MODEL_CHECKPOINT_PATH = "../models/drlnd_p1_model.pth"

In [None]:
sys.path.append(SRC_PATH)

In [None]:
from agents import DQNAgent
from environments import UnityEnvWrapper

## Create and explore the Unity environment

In [None]:
unity_env = UnityEnvironment(file_name=ENVIRONMENT_PATH)

Environments contain **_brains_** which are responsible for deciding the actions of their associated agents. Here we check for the first brain available, and set it as the default brain we will be controlling from Python.

In [None]:
brain_name = unity_env.brain_names[0]
brain = unity_env.brains[brain_name]

In [None]:
# reset the environment
env_info = unity_env.reset(train_mode=True)[brain_name]

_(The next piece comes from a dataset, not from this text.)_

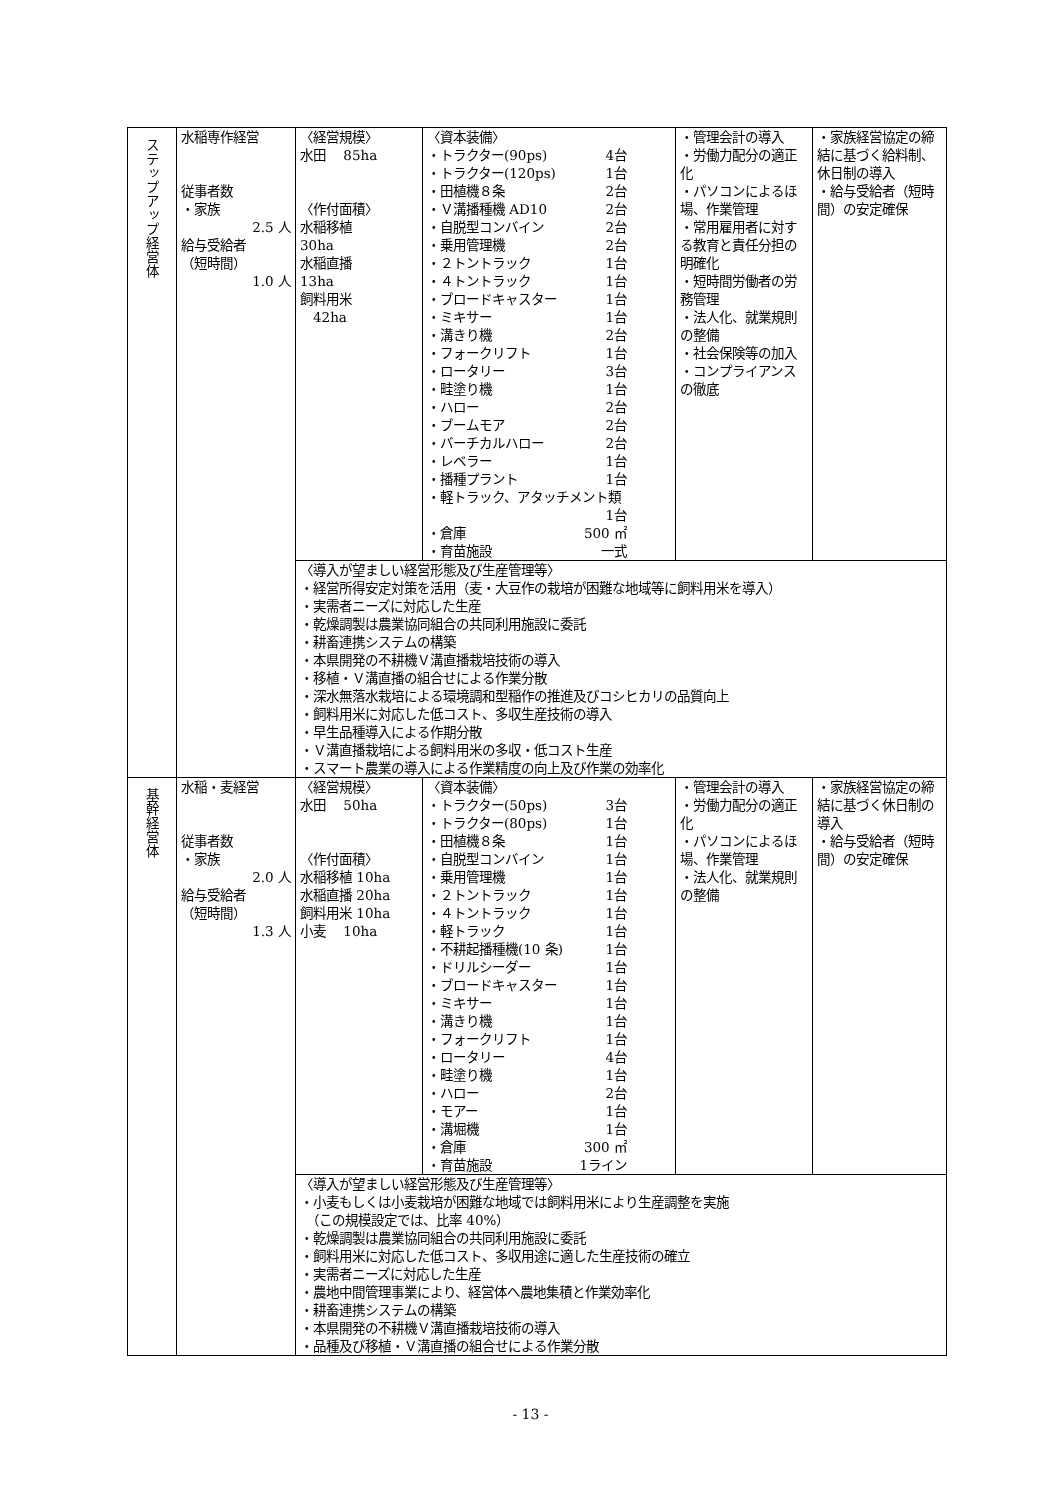| ステップアップ経営体 | 水稲専作経営 従事者数 ・家族 2.5 人 給与受給者 （短時間） 1.0 人 | 〈経営規模〉 水田 85ha 〈作付面積〉 水稲移植 30ha 水稲直播 13ha 飼料用米 42ha | 〈資本装備〉 ・トラクター(90ps) 4台 ・トラクター(120ps) 1台 ・田植機８条 2台 ・Ｖ溝播種機 AD10 2台 ・自脱型コンバイン 2台 ・乗用管理機 2台 ・２トントラック 1台 ・４トントラック 1台 ・ブロードキャスター 1台 ・ミキサー 1台 ・溝きり機 2台 ・フォークリフト 1台 ・ロータリー 3台 ・畦塗り機 1台 ・ハロー 2台 ・ブームモア 2台 ・バーチカルハロー 2台 ・レベラー 1台 ・播種プラント 1台 ・軽トラック、アタッチメント類 1台 ・倉庫 500 ㎡ ・育苗施設 一式 | ・管理会計の導入 ・労働力配分の適正化 ・パソコンによるほ場、作業管理 ・常用雇用者に対する教育と責任分担の明確化 ・短時間労働者の労務管理 ・法人化、就業規則の整備 ・社会保険等の加入 ・コンプライアンスの徹底 | ・家族経営協定の締結に基づく給料制、休日制の導入 ・給与受給者（短時間）の安定確保 |
| | | 〈導入が望ましい経営形態及び生産管理等〉 ・経営所得安定対策を活用（麦・大豆作の栽培が困難な地域等に飼料用米を導入） ・実需者ニーズに対応した生産 ・乾燥調製は農業協同組合の共同利用施設に委託 ・耕畜連携システムの構築 ・本県開発の不耕機Ｖ溝直播栽培技術の導入 ・移植・Ｖ溝直播の組合せによる作業分散 ・深水無落水栽培による環境調和型稲作の推進及びコシヒカリの品質向上 ・飼料用米に対応した低コスト、多収生産技術の導入 ・早生品種導入による作期分散 ・Ｖ溝直播栽培による飼料用米の多収・低コスト生産 ・スマート農業の導入による作業精度の向上及び作業の効率化 | | | |
| 基幹経営体 | 水稲・麦経営 従事者数 ・家族 2.0 人 給与受給者 （短時間） 1.3 人 | 〈経営規模〉 水田 50ha 〈作付面積〉 水稲移植 10ha 水稲直播 20ha 飼料用米 10ha 小麦 10ha | 〈資本装備〉 ・トラクター(50ps) 3台 ・トラクター(80ps) 1台 ・田植機８条 1台 ・自脱型コンバイン 1台 ・乗用管理機 1台 ・２トントラック 1台 ・４トントラック 1台 ・軽トラック 1台 ・不耕起播種機(10 条) 1台 ・ドリルシーダー 1台 ・ブロードキャスター 1台 ・ミキサー 1台 ・溝きり機 1台 ・フォークリフト 1台 ・ロータリー 4台 ・畦塗り機 1台 ・ハロー 2台 ・モアー 1台 ・溝堀機 1台 ・倉庫 300 ㎡ ・育苗施設 1ライン | ・管理会計の導入 ・労働力配分の適正化 ・パソコンによるほ場、作業管理 ・法人化、就業規則の整備 | ・家族経営協定の締結に基づく休日制の導入 ・給与受給者（短時間）の安定確保 |
| | | 〈導入が望ましい経営形態及び生産管理等〉 ・小麦もしくは小麦栽培が困難な地域では飼料用米により生産調整を実施 （この規模設定では、比率 40%） ・乾燥調製は農業協同組合の共同利用施設に委託 ・飼料用米に対応した低コスト、多収用途に適した生産技術の確立 ・実需者ニーズに対応した生産 ・農地中間管理事業により、経営体へ農地集積と作業効率化 ・耕畜連携システムの構築 ・本県開発の不耕機Ｖ溝直播栽培技術の導入 ・品種及び移植・Ｖ溝直播の組合せによる作業分散 | | | |
- 13 -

# number of agents in the environment
print('Number of agents:', len(env_info.agents))

# number of actions
action_size = brain.vector_action_space_size
print('Number of actions:', action_size)

# examine the state space 
state = env_info.vector_observations[0]
print('States look like:', state)
state_size = len(state)
print('States have length:', state_size)

## Training an agent

We wrap the Unity environment to be compatible with Gym. That way we don't need to change the agent's implementation.

In [None]:
env = UnityEnvWrapper(unity_env)

Instantiate a `DQNAgent` and learn on the given environment:

In [None]:
agent = DQNAgent(state_size=state_size, action_size=action_size, seed=0)

In [None]:
scores = agent.learn(environment=env, model_checkpoint_path=MODEL_CHECKPOINT_PATH)

### Scores

In [None]:
fig = plt.figure()
ax = fig.add_subplot(111)
x = np.arange(len(scores))
plt.plot(x, scores)
plt.plot(x, pd.Series(scores).rolling(100).mean())
plt.ylabel('Score')
plt.xlabel('Episode #')
plt.show();

## Load model and watch a trained agent

In [None]:
agent = DQNAgent(state_size=state_size, action_size=action_size).load_model(MODEL_CHECKPOINT_PATH)

In [None]:
state = env.reset(train_mode=False)
score = 0
while True:
    action = agent.act(state)
    next_state, reward, done = env.step(action)
    score += reward
    state = next_state
    if done:
        break
    
print("Score: {}".format(score))

In [None]:
env.close()